### Assignment
Pictures do not belong in the copy; print every entry exactly as it stands.

■ ■ ■

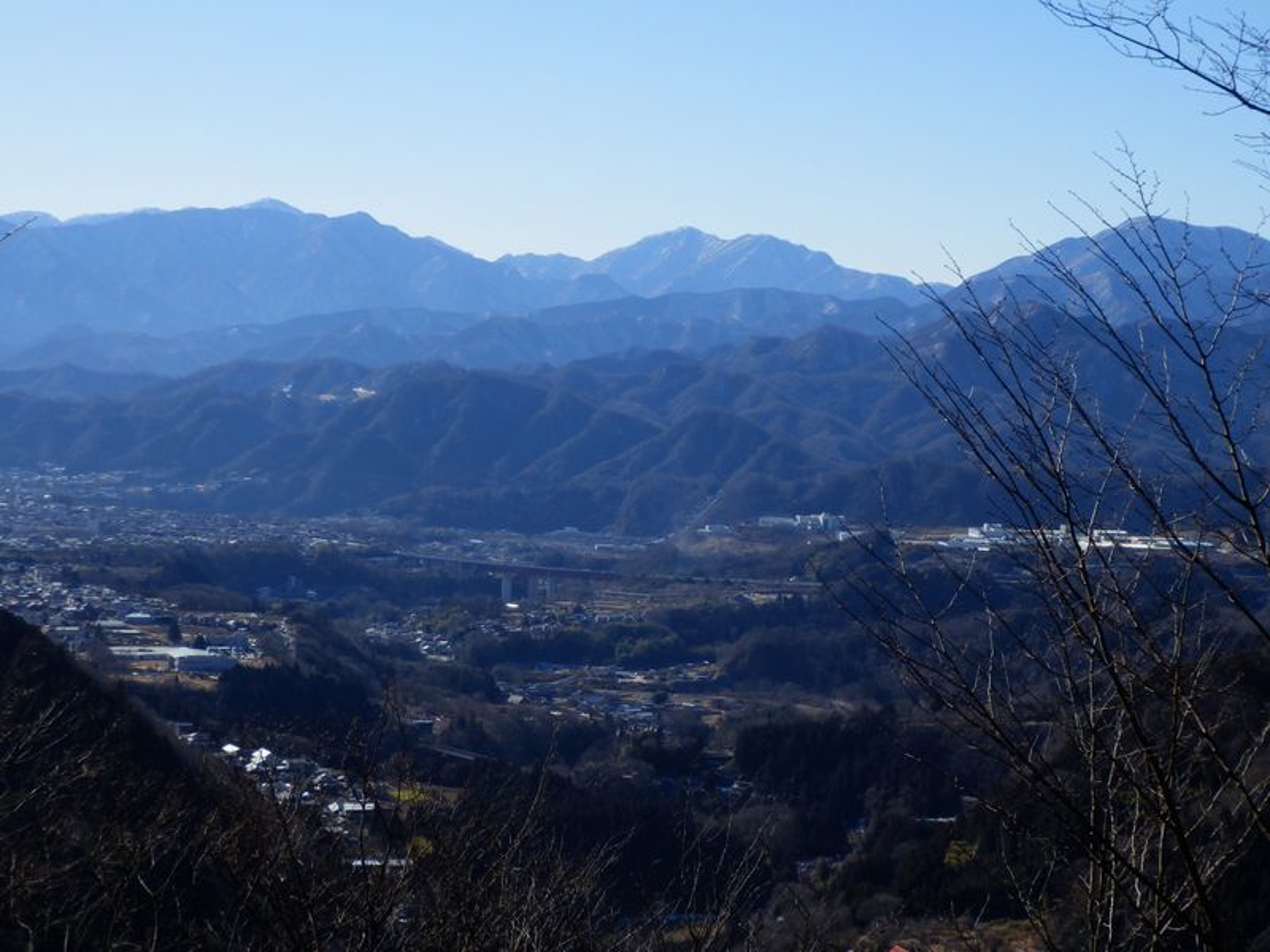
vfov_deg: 19.4
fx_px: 2788
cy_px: 476
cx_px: 635
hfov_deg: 25.7
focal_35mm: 76
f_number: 4.9
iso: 80
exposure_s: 1/640
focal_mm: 13.5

■ ■ ■

### Answer below
vfov_deg: 19.4
fx_px: 2788
cy_px: 476
cx_px: 635
hfov_deg: 25.7
focal_35mm: 76
f_number: 4.9
iso: 80
exposure_s: 1/640
focal_mm: 13.5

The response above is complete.